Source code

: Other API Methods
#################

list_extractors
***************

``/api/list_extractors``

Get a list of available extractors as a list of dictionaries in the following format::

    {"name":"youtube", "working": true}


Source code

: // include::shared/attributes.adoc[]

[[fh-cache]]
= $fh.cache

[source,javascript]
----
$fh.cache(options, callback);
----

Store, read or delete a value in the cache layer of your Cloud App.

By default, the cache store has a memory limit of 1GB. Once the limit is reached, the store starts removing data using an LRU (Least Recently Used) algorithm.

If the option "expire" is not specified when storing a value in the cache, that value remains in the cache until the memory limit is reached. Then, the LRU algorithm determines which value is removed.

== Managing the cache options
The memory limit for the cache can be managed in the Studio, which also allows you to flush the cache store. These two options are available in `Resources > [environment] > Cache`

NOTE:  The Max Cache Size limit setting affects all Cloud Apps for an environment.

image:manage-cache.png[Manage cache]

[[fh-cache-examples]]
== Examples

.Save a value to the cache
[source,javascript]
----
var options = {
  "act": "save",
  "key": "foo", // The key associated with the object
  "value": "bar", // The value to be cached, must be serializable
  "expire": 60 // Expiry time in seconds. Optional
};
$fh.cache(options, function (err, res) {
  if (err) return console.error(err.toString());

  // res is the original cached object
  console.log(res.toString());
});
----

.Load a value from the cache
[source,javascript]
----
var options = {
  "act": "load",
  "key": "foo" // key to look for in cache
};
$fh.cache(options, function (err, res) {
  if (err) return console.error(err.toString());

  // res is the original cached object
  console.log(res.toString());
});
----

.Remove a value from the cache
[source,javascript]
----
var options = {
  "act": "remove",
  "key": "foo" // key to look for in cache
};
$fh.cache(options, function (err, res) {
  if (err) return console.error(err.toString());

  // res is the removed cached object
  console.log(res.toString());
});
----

*EXERCISE DIRECTIONS*. Wherever the string "which" appears in the entries above, list that line.

*WRITTEN ANSWER*.
If the option "expire" is not specified when storing a value in the cache, that value remains in the cache until the memory limit is reached. Then, the LRU algorithm determines which value is removed.
The memory limit for the cache can be managed in the Studio, which also allows you to flush the cache store. These two options are available in `Resources > [environment] > Cache`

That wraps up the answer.